Task to complete >> In the records below, copy out word for word the lines between the one holding "Step 3: The" and the one holding "Silver Series –", both included. Leave the pictures out.

Records provided >>
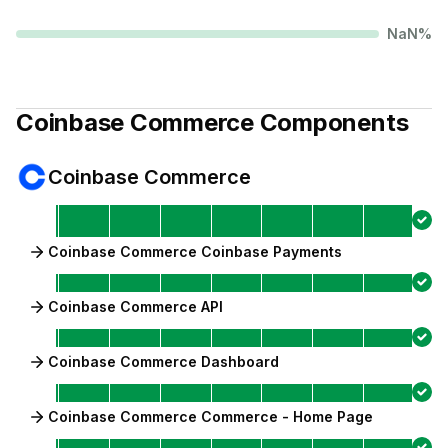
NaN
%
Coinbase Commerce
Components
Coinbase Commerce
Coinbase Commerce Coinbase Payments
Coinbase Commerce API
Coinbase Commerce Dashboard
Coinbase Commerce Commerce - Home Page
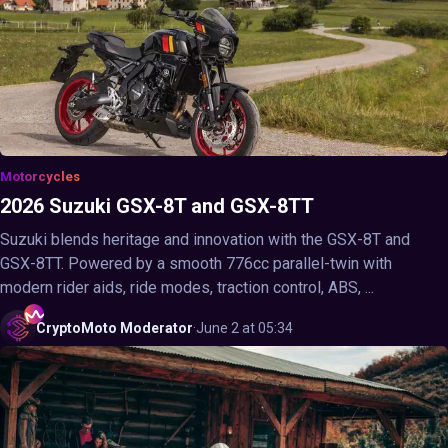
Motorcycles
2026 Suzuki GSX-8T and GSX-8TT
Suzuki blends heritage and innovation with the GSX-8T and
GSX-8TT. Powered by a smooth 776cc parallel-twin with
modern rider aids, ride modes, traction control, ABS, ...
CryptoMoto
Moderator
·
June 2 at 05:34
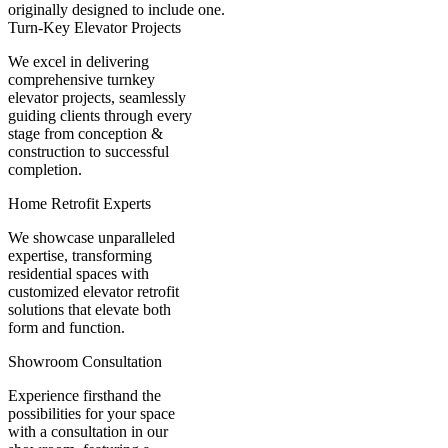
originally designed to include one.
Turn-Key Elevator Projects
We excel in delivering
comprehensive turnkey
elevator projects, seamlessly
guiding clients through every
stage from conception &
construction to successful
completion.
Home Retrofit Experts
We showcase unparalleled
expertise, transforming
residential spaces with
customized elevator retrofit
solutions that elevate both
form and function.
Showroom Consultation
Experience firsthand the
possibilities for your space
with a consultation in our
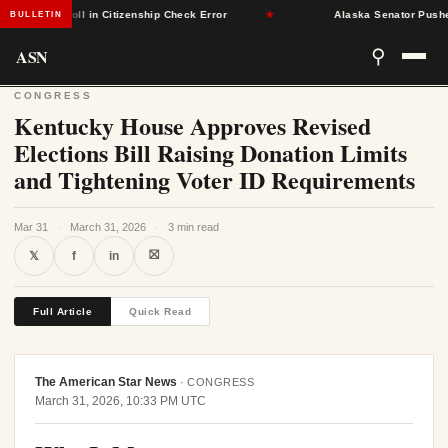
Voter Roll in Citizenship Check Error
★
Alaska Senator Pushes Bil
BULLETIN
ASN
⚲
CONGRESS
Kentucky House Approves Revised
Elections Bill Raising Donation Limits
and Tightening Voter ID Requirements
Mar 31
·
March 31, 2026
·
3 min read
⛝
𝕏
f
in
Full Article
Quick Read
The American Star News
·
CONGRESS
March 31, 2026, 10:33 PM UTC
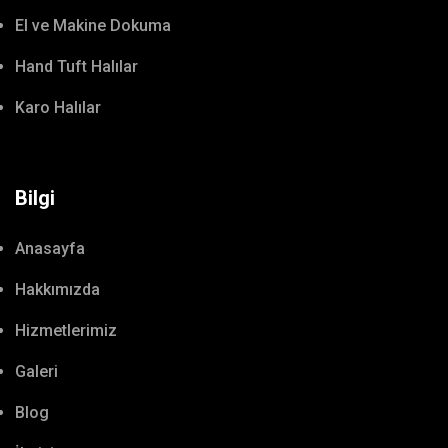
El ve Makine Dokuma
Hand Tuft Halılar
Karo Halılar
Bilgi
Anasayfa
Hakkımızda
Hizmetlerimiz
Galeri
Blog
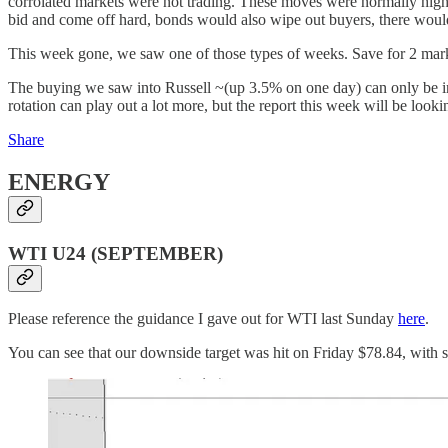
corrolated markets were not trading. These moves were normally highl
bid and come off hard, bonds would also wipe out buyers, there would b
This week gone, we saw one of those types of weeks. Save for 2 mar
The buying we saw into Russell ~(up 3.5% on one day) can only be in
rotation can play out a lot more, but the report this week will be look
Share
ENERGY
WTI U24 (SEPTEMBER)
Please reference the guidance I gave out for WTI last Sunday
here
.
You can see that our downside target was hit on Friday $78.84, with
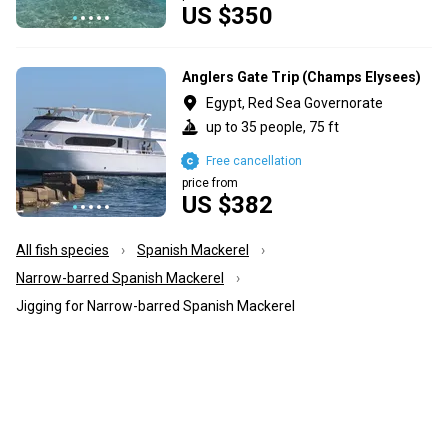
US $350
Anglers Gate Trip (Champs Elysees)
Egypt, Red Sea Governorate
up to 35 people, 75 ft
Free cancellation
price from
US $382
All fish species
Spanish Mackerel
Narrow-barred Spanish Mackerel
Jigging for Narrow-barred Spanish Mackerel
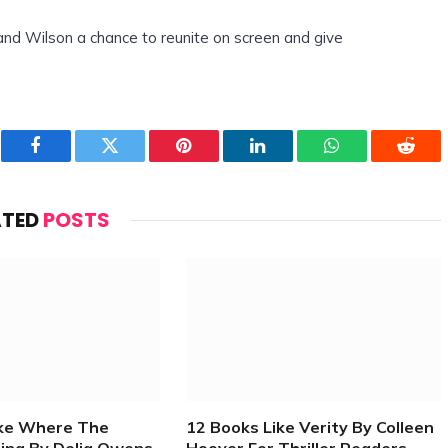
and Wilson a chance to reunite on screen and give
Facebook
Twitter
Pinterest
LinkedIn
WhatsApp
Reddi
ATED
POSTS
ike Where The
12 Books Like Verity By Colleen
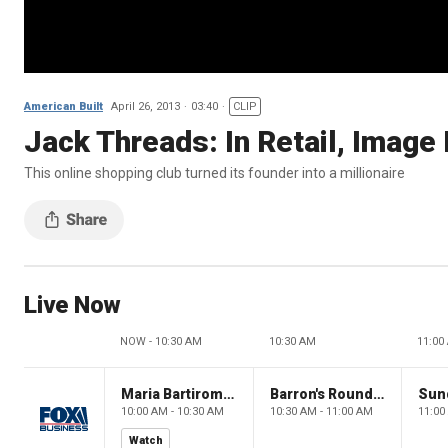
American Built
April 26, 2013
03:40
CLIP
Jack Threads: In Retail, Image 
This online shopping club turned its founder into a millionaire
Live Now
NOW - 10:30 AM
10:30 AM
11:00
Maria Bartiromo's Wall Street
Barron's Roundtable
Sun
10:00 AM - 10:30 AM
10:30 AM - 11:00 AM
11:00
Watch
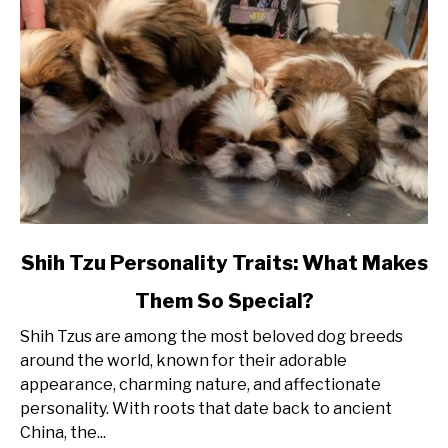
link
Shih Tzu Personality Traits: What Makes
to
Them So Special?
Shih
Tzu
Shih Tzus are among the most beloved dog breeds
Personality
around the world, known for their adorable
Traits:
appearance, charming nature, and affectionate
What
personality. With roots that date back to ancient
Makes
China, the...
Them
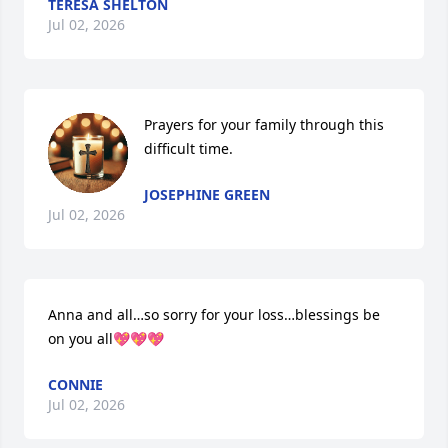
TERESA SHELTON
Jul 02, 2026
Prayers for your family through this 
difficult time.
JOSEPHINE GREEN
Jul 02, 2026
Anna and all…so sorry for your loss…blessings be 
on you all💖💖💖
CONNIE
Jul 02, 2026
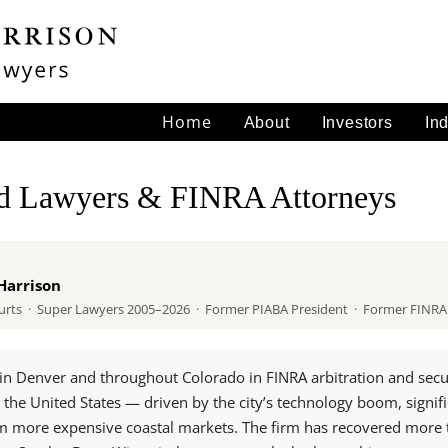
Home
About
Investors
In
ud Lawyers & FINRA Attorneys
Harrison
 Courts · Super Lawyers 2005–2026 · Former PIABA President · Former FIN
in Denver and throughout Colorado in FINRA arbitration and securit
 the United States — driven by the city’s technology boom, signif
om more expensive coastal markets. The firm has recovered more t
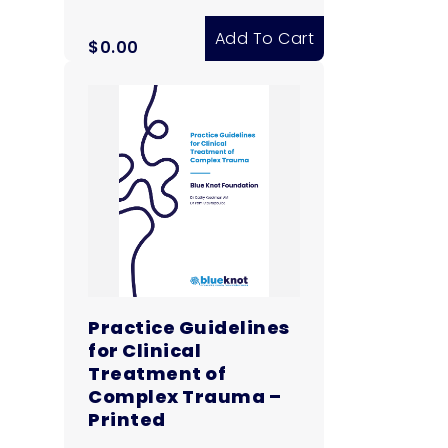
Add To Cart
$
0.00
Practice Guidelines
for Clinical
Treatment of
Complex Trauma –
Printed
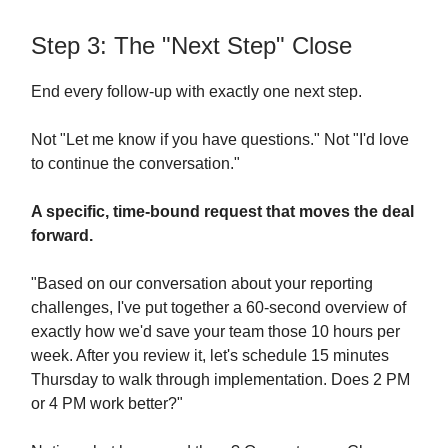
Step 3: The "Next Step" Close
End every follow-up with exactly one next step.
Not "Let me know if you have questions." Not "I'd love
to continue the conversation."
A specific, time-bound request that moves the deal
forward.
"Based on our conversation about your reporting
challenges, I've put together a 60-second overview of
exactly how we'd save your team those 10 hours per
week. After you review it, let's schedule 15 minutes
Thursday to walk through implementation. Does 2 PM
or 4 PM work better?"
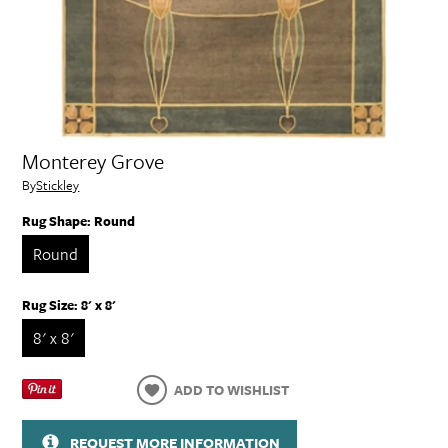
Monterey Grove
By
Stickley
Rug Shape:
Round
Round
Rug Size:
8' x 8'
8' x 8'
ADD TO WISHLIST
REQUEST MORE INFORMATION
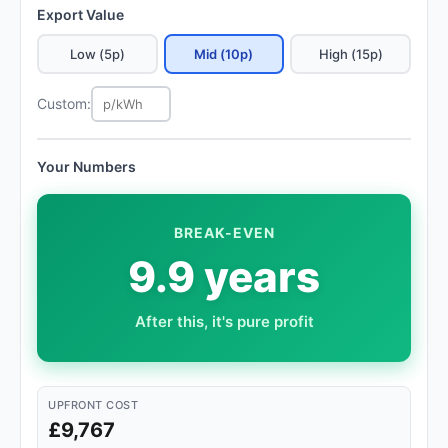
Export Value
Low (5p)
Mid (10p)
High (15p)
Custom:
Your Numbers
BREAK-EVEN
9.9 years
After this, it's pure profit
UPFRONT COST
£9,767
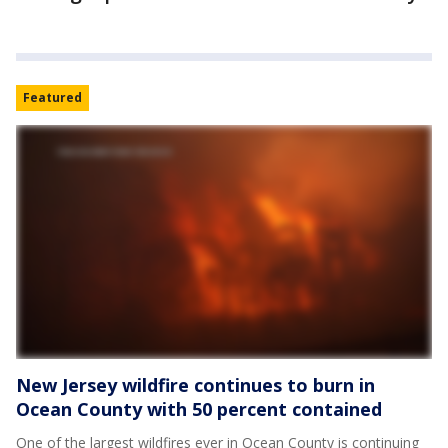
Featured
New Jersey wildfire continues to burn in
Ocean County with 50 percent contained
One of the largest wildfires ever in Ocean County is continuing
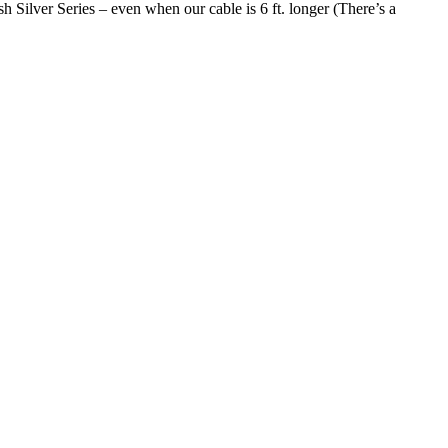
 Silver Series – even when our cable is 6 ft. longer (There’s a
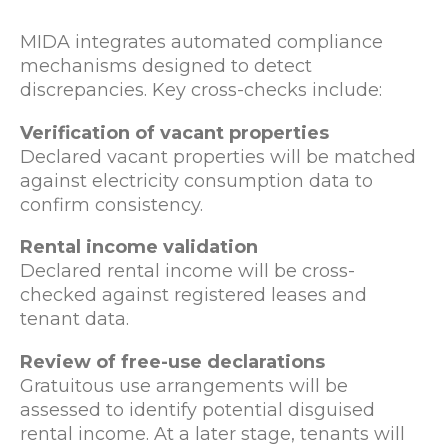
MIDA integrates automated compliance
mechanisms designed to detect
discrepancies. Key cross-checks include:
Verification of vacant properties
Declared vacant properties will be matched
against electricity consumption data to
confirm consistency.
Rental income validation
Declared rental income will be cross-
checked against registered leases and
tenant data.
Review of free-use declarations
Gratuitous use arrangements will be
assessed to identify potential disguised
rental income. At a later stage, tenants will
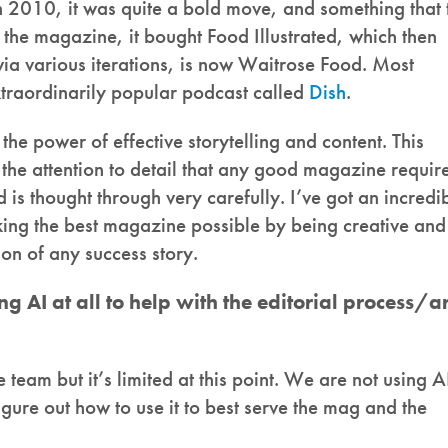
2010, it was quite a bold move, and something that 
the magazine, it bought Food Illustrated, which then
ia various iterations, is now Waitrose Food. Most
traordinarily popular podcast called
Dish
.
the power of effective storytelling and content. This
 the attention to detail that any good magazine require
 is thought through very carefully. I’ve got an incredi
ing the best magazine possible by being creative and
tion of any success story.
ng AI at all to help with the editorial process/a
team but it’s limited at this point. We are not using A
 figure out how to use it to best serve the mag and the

Solution >>
Step 3: The "Next Step" Close
End every follow-up with exactly one next step.
Not "Let me know if you have questions." Not "I'd love
to continue the conversation."
A specific, time-bound request that moves the deal
forward.
"Based on our conversation about your reporting
challenges, I've put together a 60-second overview of
exactly how we'd save your team those 10 hours per
week. After you review it, let's schedule 15 minutes
Thursday to walk through implementation. Does 2 PM
or 4 PM work better?"
Monterey Grove
By
Stickley
Rug Shape:
Round
Round
Rug Size:
8' x 8'
8' x 8'
ADD TO WISHLIST
REQUEST MORE INFORMATION
Export Value
Low (5p)
Mid (10p)
High (15p)
Custom:
Your Numbers
BREAK-EVEN
9.9 years
After this, it's pure profit
UPFRONT COST
£9,767
Featured
New Jersey wildfire continues to burn in
Ocean County with 50 percent contained
One of the largest wildfires ever in Ocean County is continuing
 Silver Series – even when our cable is 6 ft. longer (There’s a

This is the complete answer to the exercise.